Unnamed: 0,Gene_name,R1_T36_1,R1_T36_2,R1_T36_3,R1_Ctl_1,R1_Ctl_2,R1_Ctl_3
0,APR1,2720,4142,6205,13641,14974,12729
1,SEP7,1175,689,768,189,183,388
2,AAF1,719,677,455,263,301,293
3,AAH1,148,418,290,150,166,588
4,AAP1,75,60,103,99,139,78


## Calculation of Mathematical Descriptors

In [2]:

# Define functions for calculating descriptors
def gini_index(values):
    sorted_values = np.sort(values)
    n = len(values)
    cumulative = np.cumsum(sorted_values) / np.sum(sorted_values)
    return 1 - 2 * np.sum((n - np.arange(1, n + 1)) * cumulative) / n

def shannon_entropy(values):
    probabilities = values / np.sum(values)
    return -np.sum(probabilities * np.log(probabilities + 1e-10))  # Add small constant to avoid log(0)
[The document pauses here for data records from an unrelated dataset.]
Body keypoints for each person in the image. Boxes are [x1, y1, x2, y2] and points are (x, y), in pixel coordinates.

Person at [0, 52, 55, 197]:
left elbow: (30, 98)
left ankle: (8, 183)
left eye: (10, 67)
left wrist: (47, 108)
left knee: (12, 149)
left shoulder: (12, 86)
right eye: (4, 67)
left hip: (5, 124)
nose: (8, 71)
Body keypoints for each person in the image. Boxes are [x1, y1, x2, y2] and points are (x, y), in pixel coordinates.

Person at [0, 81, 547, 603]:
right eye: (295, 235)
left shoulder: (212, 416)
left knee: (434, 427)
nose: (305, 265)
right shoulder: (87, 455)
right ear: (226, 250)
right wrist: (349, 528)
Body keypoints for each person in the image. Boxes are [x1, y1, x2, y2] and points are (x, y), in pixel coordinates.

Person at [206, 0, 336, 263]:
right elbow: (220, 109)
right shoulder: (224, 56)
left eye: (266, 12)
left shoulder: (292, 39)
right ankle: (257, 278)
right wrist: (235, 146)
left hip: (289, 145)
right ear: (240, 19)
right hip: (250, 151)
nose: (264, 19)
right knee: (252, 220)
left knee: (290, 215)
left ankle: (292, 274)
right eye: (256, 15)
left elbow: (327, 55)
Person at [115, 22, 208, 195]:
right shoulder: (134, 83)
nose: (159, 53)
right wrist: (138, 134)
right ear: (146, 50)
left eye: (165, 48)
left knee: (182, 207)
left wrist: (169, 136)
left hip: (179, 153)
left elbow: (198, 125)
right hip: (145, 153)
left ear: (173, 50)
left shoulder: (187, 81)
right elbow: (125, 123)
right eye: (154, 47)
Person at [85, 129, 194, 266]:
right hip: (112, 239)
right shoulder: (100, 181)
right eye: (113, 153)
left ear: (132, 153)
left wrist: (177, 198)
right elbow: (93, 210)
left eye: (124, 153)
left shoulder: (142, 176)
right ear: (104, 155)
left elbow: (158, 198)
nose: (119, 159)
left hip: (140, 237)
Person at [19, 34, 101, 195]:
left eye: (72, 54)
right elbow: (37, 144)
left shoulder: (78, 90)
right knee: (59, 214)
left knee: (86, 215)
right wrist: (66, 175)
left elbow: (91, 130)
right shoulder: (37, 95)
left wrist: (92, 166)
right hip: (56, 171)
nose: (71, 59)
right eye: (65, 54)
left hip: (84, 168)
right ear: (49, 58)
def autocorrelation(values, lag=1):
    n = len(values)
    mean = np.mean(values)
    numerator = np.sum((values[:n-lag] - mean) * (values[lag:] - mean))
    denominator = np.sum((values - mean) ** 2)
    return numerator / denominator if denominator != 0 else np.nan

# Calculate metrics
results = pd.DataFrame({
    'Gene': data['Gene_name'],
    'Mean': expression_data.mean(axis=1),
    'SD': expression_data.std(axis=1),
    'CV': expression_data.std(axis=1) / expression_data.mean(axis=1),
    'Skewness': expression_data.apply(skew, axis=1),
    'Kurtosis': expression_data.apply(kurtosis, axis=1),
    'Range': expression_data.max(axis=1) - expression_data.min(axis=1),
    'Gini_Index': expression_data.apply(gini_index, axis=1),
    'Shannon_Entropy': expression_data.apply(shannon_entropy, axis=1),
    'Signal_to_Noise_Ratio': expression_data.mean(axis=1) / expression_data.std(axis=1),
    'Peakness_Index': expression_data.max(axis=1) / expression_data.mean(axis=1)
})


  cumulative = np.cumsum(sorted_values) / np.sum(sorted_values)
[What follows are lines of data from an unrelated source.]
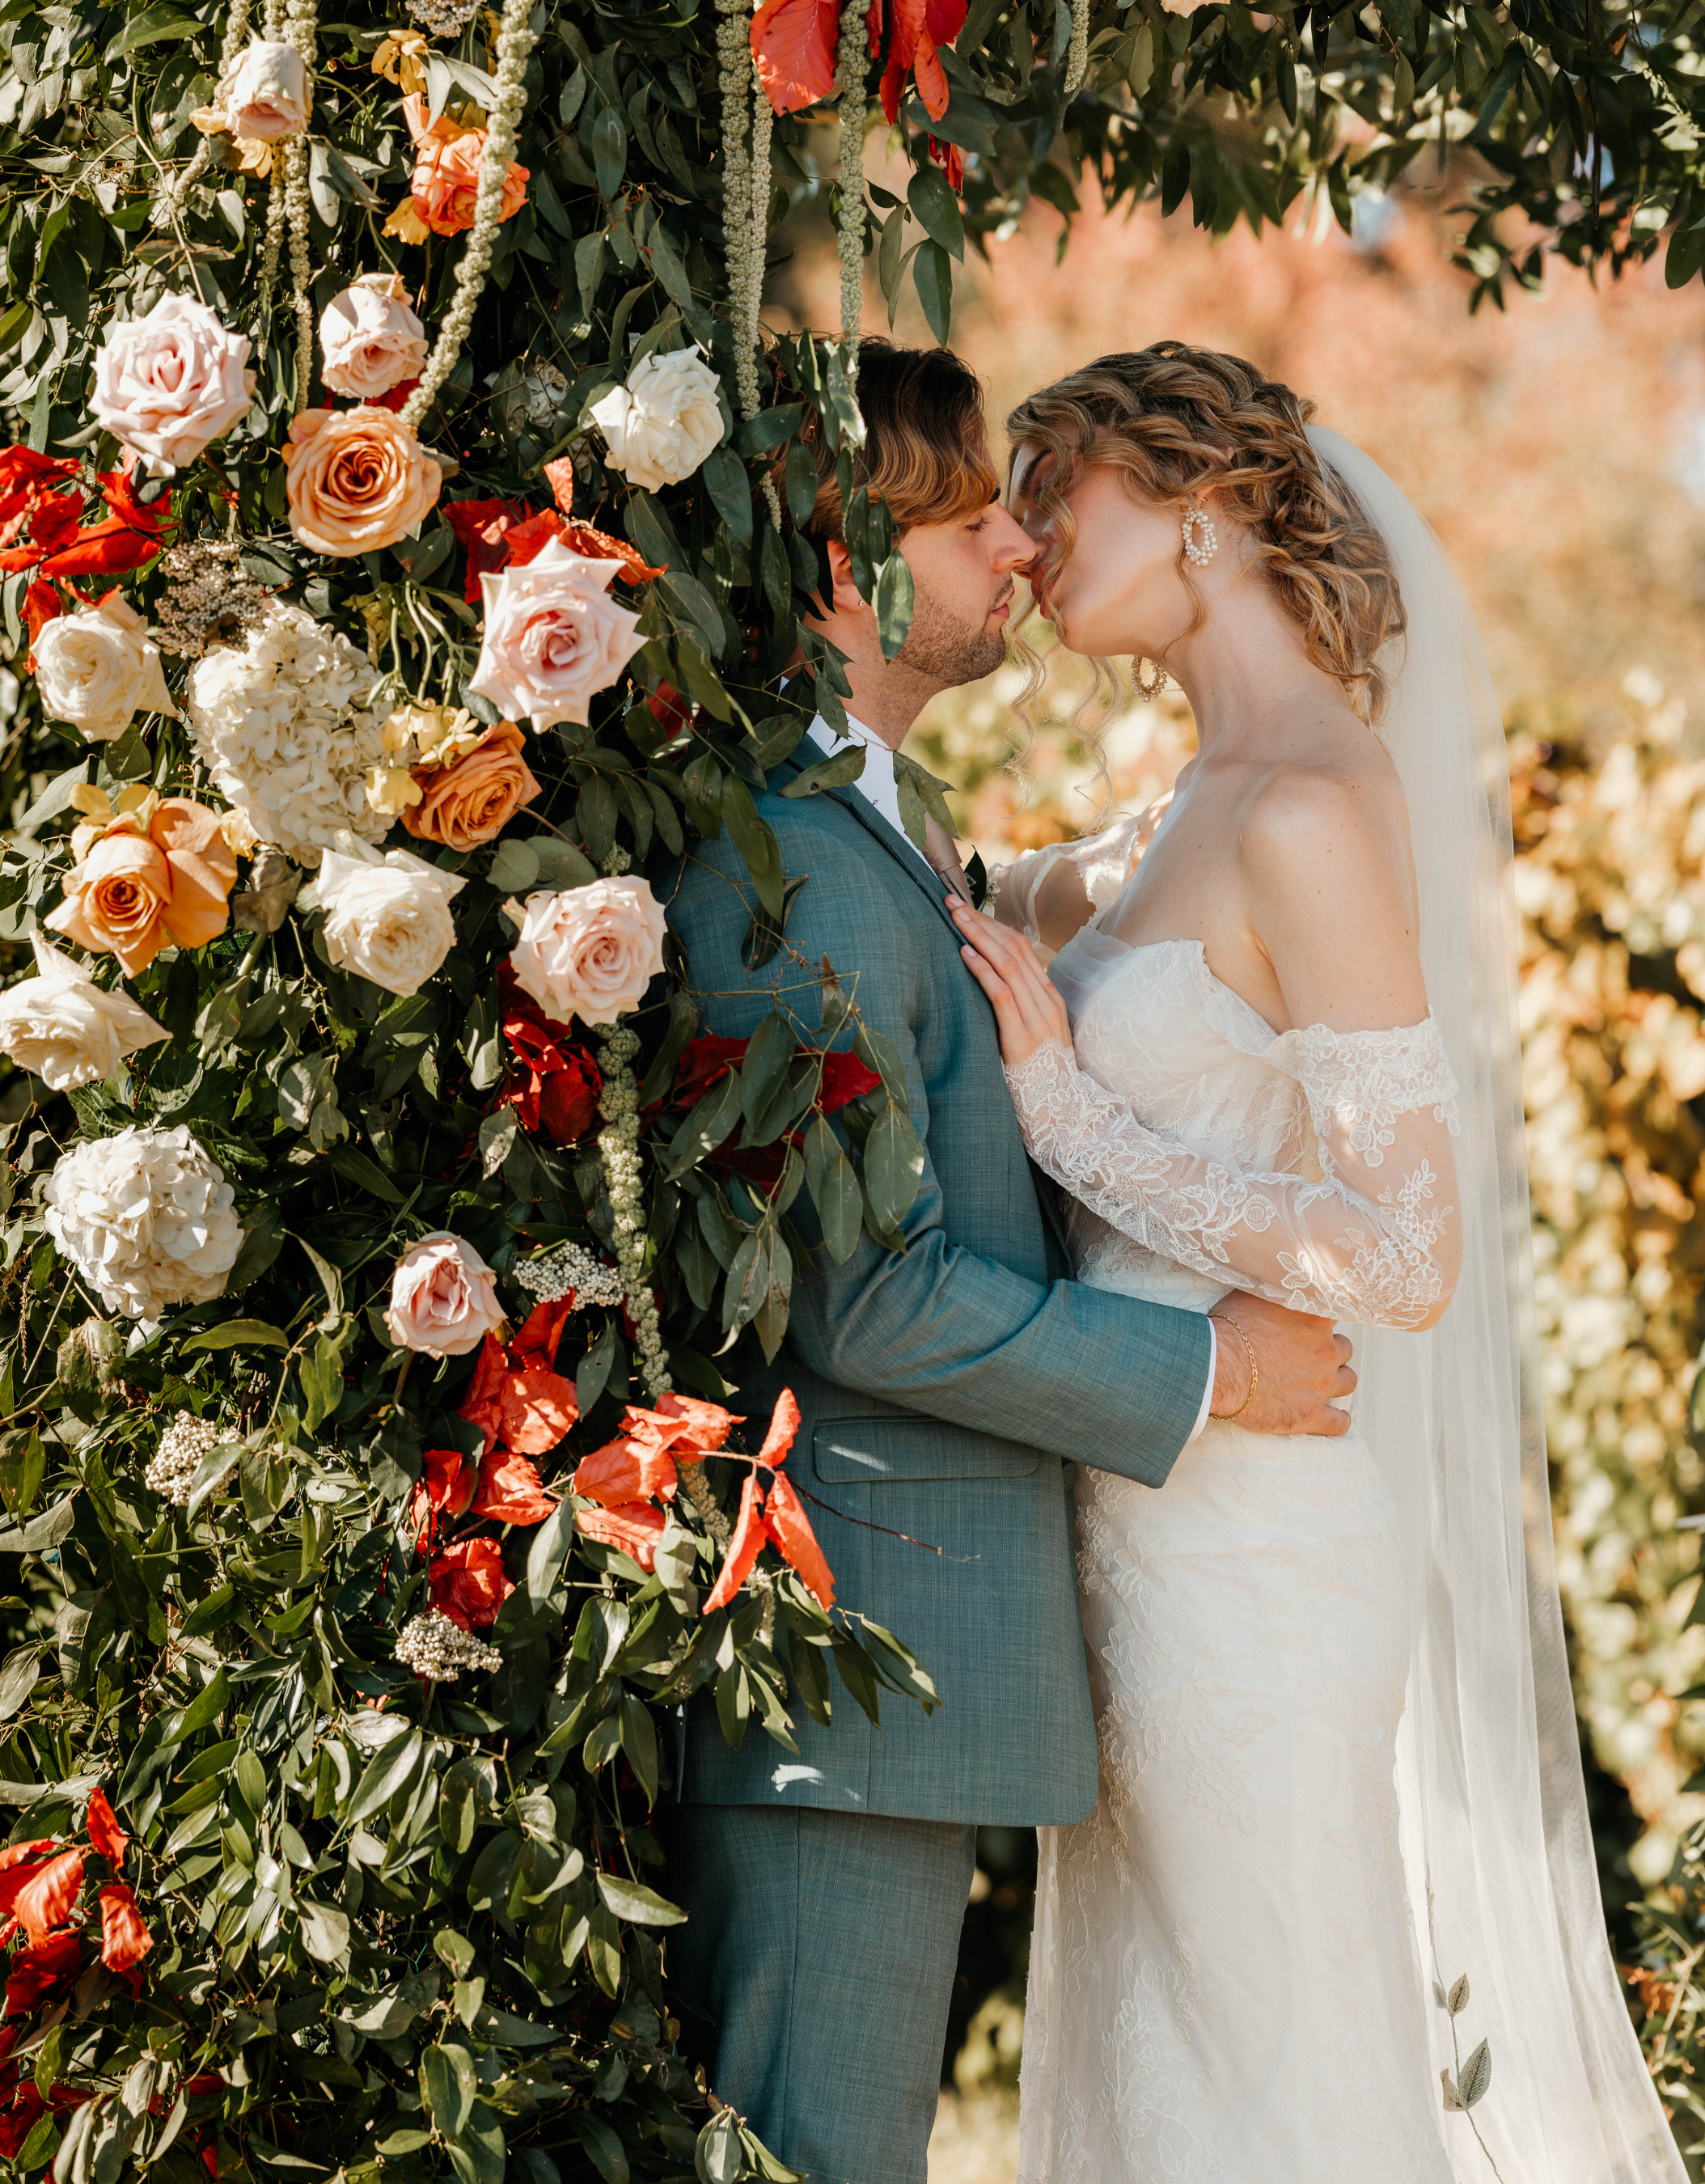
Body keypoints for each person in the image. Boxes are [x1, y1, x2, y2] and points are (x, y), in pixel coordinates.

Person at [955, 340, 1681, 2183]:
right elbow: (995, 894)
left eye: (1060, 494)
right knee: (1165, 2053)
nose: (1026, 540)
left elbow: (1410, 1251)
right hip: (1141, 1513)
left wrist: (1073, 1122)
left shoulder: (1308, 811)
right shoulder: (1195, 799)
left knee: (1272, 2061)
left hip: (1258, 1547)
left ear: (1198, 513)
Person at [660, 338, 1356, 2184]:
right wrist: (1206, 1374)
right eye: (969, 520)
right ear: (837, 574)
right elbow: (862, 1292)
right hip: (848, 1682)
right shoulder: (782, 876)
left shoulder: (887, 840)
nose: (1016, 554)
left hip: (907, 1676)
## Multilag Autocorrelation Analysis

In [3]:

# Define function for multilag autocorrelation
def autocorrelation_multiple_lags(values, max_lag=5):
    autocorrs = {}
    for lag in range(1, max_lag + 1):
        n = len(values)
        mean = np.mean(values)
        numerator = np.sum((values[:n-lag] - mean) * (values[lag:] - mean))
        denominator = np.sum((values - mean) ** 2)
        autocorrs[f'Autocorrelation_Lag_{lag}'] = numerator / denominator if denominator != 0 else np.nan
    return autocorrs

# Calculate autocorrelation for lags 1 through 5
autocorr_df = expression_data.apply(lambda x: autocorrelation_multiple_lags(x.values), axis=1)
autocorr_df = pd.DataFrame(autocorr_df.tolist(), index=expression_data.index)

# Add autocorrelation results to the main results table
results = pd.concat([results, autocorr_df], axis=1)

# Display the updated dataset
results.head()


Unnamed: 0,Gene,Mean,SD,CV,Skewness,Kurtosis,Range,Gini_Index,Shannon_Entropy,Signal_to_Noise_Ratio,Peakness_Index,Autocorrelation_Lag_1,Autocorrelation_Lag_2,Autocorrelation_Lag_3,Autocorrelation_Lag_4,Autocorrelation_Lag_5
0,APR1,9068.5,5328.328697,0.587565,-0.069968,-1.775191,12254,-0.049285,1.635186,1.701941,1.65121,0.569964,-0.031843,-0.483277,-0.391141,-0.163704
1,SEP7,565.333333,386.604018,0.683851,0.462802,-1.039394,992,0.037146,1.593736,1.462306,2.07842,0.315629,0.088677,-0.418378,-0.341257,-0.144671
2,AAF1,451.333333,202.841482,0.449427,0.436358,-1.56475,456,-0.319916,1.70962,2.225054,1.593058,0.547609,-0.05955,-0.41277,-0.369281,-0.206008
3,AAH1,293.333333,179.031468,0.610335,0.742366,-0.9181,440,-0.137121,1.645578,1.638446,2.004545,-0.232906,-0.369369,0.024801,0.344693,-0.267219
4,AAP1,92.333333,27.883089,0.301983,0.618357,-0.62441,79,-0.515042,1.754924,3.311446,1.505415,-0.018293,0.000457,-0.457211,-0.088864,0.063911



# Conclusions

- The calculated descriptors provide insights into the variability, symmetry, and diversity of gene expression.
- Multilag autocorrelation reveals stability and trends in expression values across samples.
- These analyses can guide further investigation into gene regulatory mechanisms.

The full table of results includes all descriptors and autocorrelations for lags 1 through 5.